> _Directions_
Could you copy out the text read from every one of these records word for word, leaving the pictures out of your answer?

> _Data_
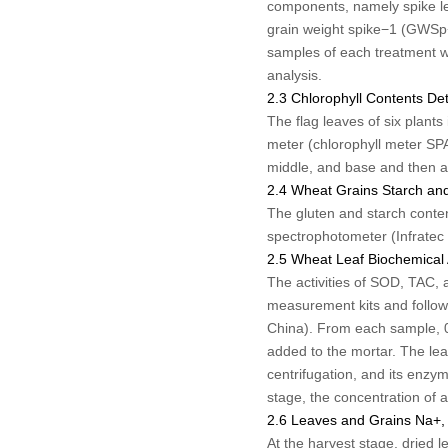
components, namely spike le
grain weight spike
−1
(GWSp
samples of each treatment we
analysis.
2.3 Chlorophyll Contents De
The flag leaves of six plant
meter (chlorophyll meter SP
middle, and base and then a
2.4 Wheat Grains Starch an
The gluten and starch conte
spectrophotometer (Infratec
2.5 Wheat Leaf Biochemical 
The activities of SOD, TAC, 
measurement kits and follow
China). From each sample, 0.
added to the mortar. The le
centrifugation, and its enzyma
stage, the concentration of
2.6 Leaves and Grains Na
+
,
At the harvest stage, dried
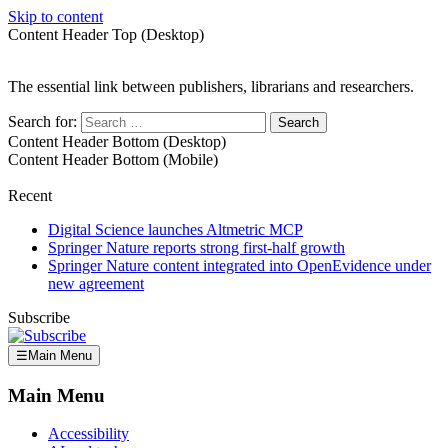
Skip to content
Content Header Top (Desktop)
The essential link between publishers, librarians and researchers.
Search for:
Content Header Bottom (Desktop)
Content Header Bottom (Mobile)
Recent
Digital Science launches Altmetric MCP
Springer Nature reports strong first-half growth
Springer Nature content integrated into OpenEvidence under
new agreement
Subscribe
☰
Main Menu
Main Menu
Accessibility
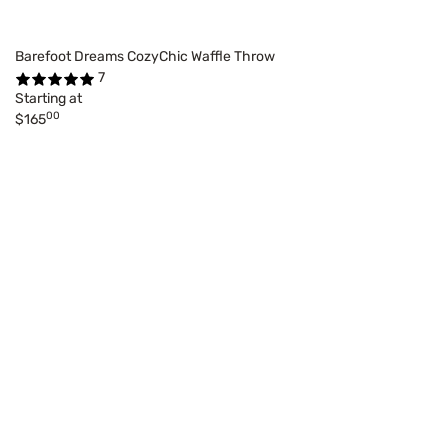
Barefoot Dreams CozyChic Waffle Throw
7
Starting at
00
$165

> _Answer to the exercise_
components, namely spike le
grain weight spike
−1
(GWSp
samples of each treatment we
analysis.
2.3 Chlorophyll Contents De
The flag leaves of six plant
meter (chlorophyll meter SP
middle, and base and then a
2.4 Wheat Grains Starch an
The gluten and starch conte
spectrophotometer (Infratec
2.5 Wheat Leaf Biochemical 
The activities of SOD, TAC, 
measurement kits and follow
China). From each sample, 0.
added to the mortar. The le
centrifugation, and its enzyma
stage, the concentration of
2.6 Leaves and Grains Na
+
,
At the harvest stage, dried
Skip to content
Content Header Top (Desktop)
The essential link between publishers, librarians and researchers.
Search for:
Content Header Bottom (Desktop)
Content Header Bottom (Mobile)
Recent
Digital Science launches Altmetric MCP
Springer Nature reports strong first-half growth
Springer Nature content integrated into OpenEvidence under
new agreement
Subscribe
☰
Main Menu
Main Menu
Accessibility
Barefoot Dreams CozyChic Waffle Throw
7
Starting at
00
$165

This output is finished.